There’s been a great deal of interest in Deep Reinforcement Learning lately, with several examples of its applications appearing online. Most Deep Reinforcement Learning algorithms use convolutional networks, despite the prevalent opinion that only shallow convolutional networks are easy to train for Reinforcement Learning. While this may be true in some cases, there’s a solution to this issue: use a pre-trained, deep network and freeze most of it. This leaves just the upper part of it to train, as frozen parts work as a feature detector without trainable parameters.
We conducted an experiment on Torch using a modified Gym-Torch framework. The input state was purely image-based. Some modifications were made to make Gym-Torch to produce images with higher resolution that’s more suitable for ResNet input. Although the original ResNet has RGB, we used three input channels of a previous RBG image to stack three, consecutive grayscale images. Instead of using the original images, we used the difference between the successive, visual images produced by Torch.

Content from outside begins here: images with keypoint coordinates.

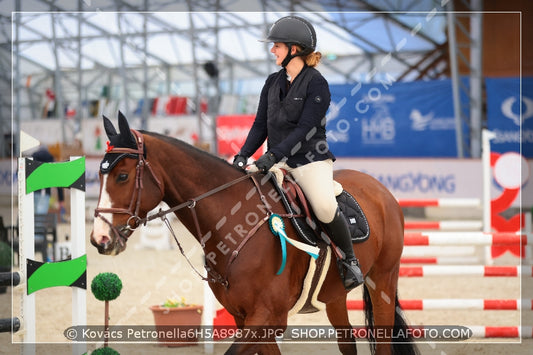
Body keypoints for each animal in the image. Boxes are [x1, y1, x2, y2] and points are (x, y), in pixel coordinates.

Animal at [90, 113, 416, 355]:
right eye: (99, 177)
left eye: (123, 176)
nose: (99, 239)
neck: (234, 224)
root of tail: (380, 189)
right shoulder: (246, 318)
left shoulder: (266, 318)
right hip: (334, 295)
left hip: (383, 280)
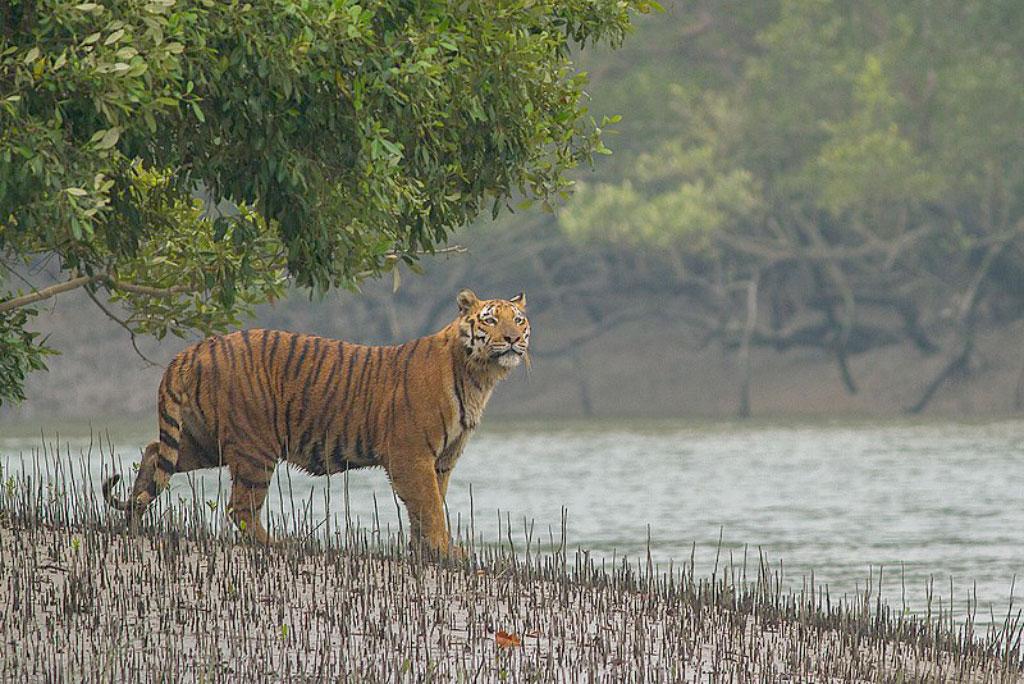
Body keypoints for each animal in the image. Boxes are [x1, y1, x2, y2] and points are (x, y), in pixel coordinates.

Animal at [101, 290, 528, 557]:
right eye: (490, 320)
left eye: (519, 320)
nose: (511, 339)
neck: (478, 376)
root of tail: (194, 348)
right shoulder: (412, 455)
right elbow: (429, 506)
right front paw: (446, 551)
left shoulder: (441, 460)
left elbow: (430, 505)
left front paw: (427, 550)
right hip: (255, 446)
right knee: (240, 507)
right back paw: (276, 544)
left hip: (205, 441)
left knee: (154, 453)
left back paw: (132, 520)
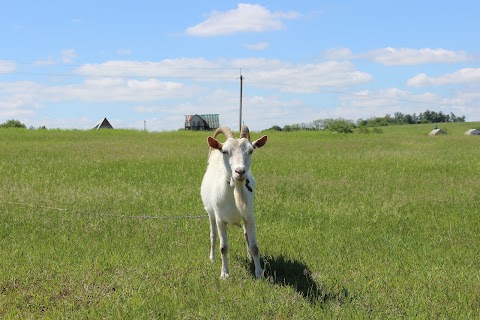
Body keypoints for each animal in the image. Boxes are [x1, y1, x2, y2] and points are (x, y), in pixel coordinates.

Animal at [201, 124, 268, 278]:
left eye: (250, 151)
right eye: (225, 151)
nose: (240, 171)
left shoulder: (249, 217)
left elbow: (254, 246)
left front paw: (259, 273)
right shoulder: (220, 219)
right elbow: (223, 247)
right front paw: (225, 274)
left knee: (246, 236)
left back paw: (249, 257)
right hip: (211, 214)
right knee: (213, 235)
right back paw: (212, 258)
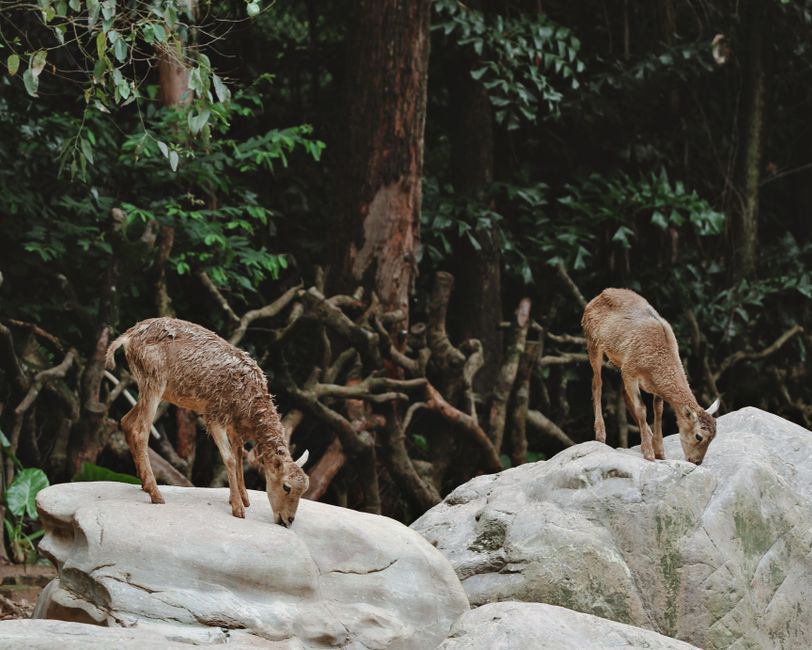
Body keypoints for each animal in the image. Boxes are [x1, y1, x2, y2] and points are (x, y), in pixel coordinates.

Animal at [105, 317, 309, 527]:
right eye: (286, 486)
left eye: (304, 489)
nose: (288, 520)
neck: (250, 407)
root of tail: (127, 337)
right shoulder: (214, 415)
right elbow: (229, 458)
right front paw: (238, 508)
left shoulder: (234, 426)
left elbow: (238, 456)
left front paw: (244, 499)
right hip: (154, 381)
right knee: (141, 431)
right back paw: (156, 494)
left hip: (150, 387)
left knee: (126, 421)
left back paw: (145, 484)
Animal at [581, 288, 720, 465]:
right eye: (699, 436)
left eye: (713, 437)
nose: (696, 461)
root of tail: (596, 298)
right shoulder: (630, 371)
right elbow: (642, 408)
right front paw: (649, 453)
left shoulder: (651, 385)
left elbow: (658, 410)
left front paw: (659, 452)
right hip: (592, 342)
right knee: (597, 384)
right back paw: (600, 435)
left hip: (618, 361)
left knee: (623, 395)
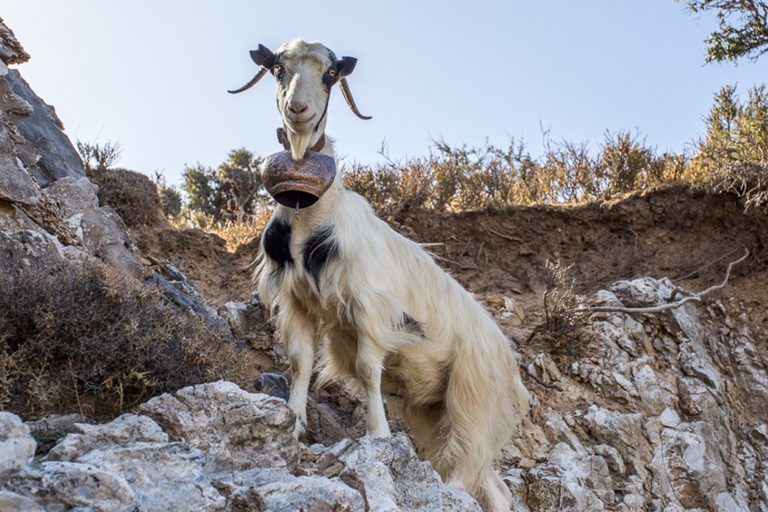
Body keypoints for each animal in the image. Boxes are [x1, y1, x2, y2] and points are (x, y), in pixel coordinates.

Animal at [231, 38, 532, 510]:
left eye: (330, 74)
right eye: (278, 68)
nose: (298, 109)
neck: (310, 218)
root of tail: (509, 362)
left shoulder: (370, 311)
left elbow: (368, 368)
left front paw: (377, 435)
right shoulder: (298, 302)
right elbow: (300, 362)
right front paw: (294, 424)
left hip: (471, 399)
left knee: (466, 465)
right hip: (432, 409)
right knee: (491, 484)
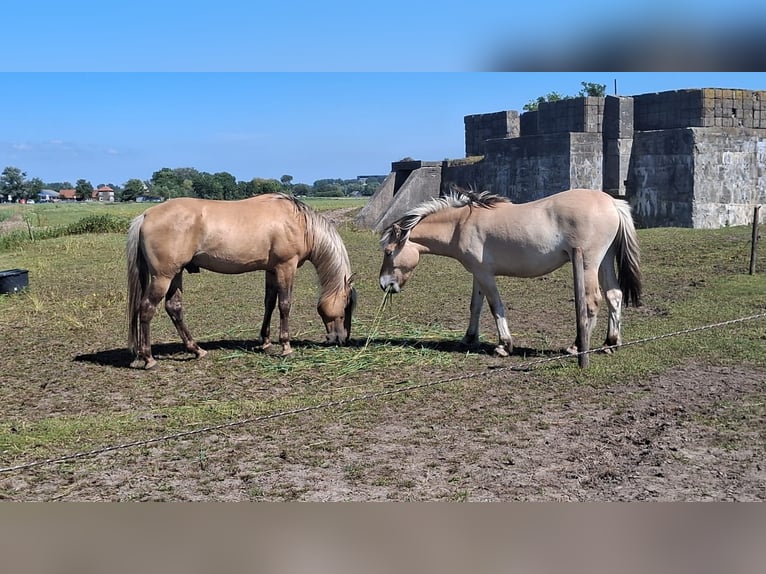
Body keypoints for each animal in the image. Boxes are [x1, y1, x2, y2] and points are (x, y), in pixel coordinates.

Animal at [127, 194, 356, 372]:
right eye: (345, 308)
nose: (341, 339)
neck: (299, 222)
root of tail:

Most of ResNet-18 was frozen; only the last block and fully-connected layers on top were trained. We trained ResNet-18 to drive the car with a discrete, Q-learning algorithm. Following standard practice, we used a replay buffer, along with two networks – a current network for driving the car and a target network that changes slowly over time. The parameters of the target network were updated to reflect the average of the current network.
In this case, total reward is merely a reward for current action. For discrete action reinforcement, learning becomes regression, and simple regression is much easier than Reinforcement Learning. With this information, we concluded that gamma parameters are critical to training. Gamma close to one can produce erratic behavior in the middle of training, and this erratic trajectory can persist for a long time if the trajectory is stable. This kind of behavior can encourage the choice of “minimal gamma,” which is indicative of stable, predictive policy.

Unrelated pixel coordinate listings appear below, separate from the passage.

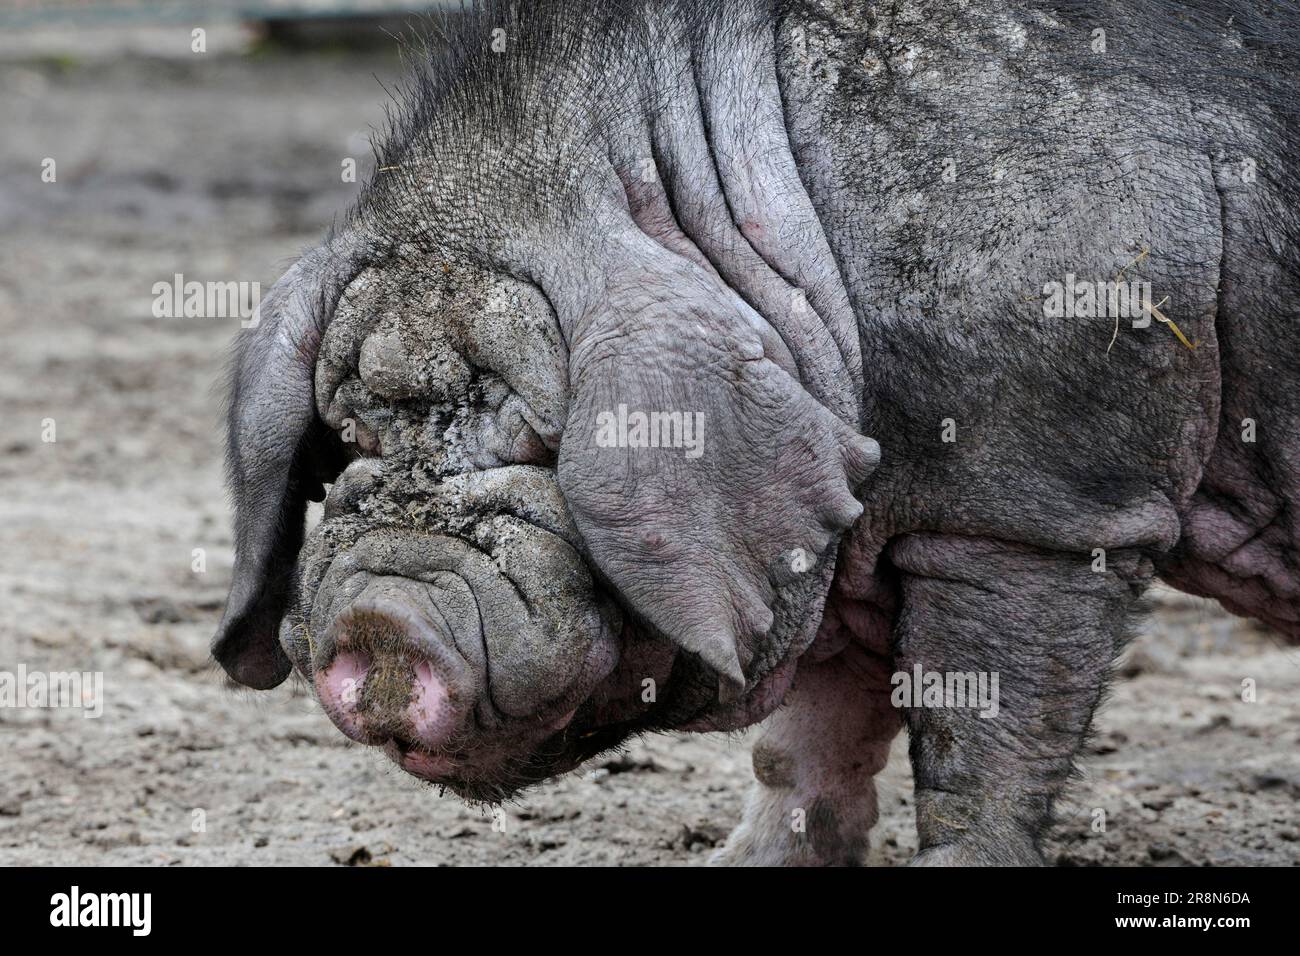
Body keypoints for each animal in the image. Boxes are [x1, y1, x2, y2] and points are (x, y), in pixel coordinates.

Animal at [212, 0, 1300, 865]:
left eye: (542, 441)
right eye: (347, 441)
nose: (380, 617)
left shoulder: (1046, 506)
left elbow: (987, 734)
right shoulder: (821, 520)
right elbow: (804, 744)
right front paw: (743, 861)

When training in an environment with a termination condition, it’s important for the reward function to be nonnegotiable on the whole, reachable state space. If the reward is negative on an undesirable part of the state space, the network can choose to terminate training rather than exit and accumulate more negative rewards. Termination is equivalent to no rewards for an infinite number of steps, which the network prefers over a multi-step negative reward. The network would train to stop rather than continue to suffer.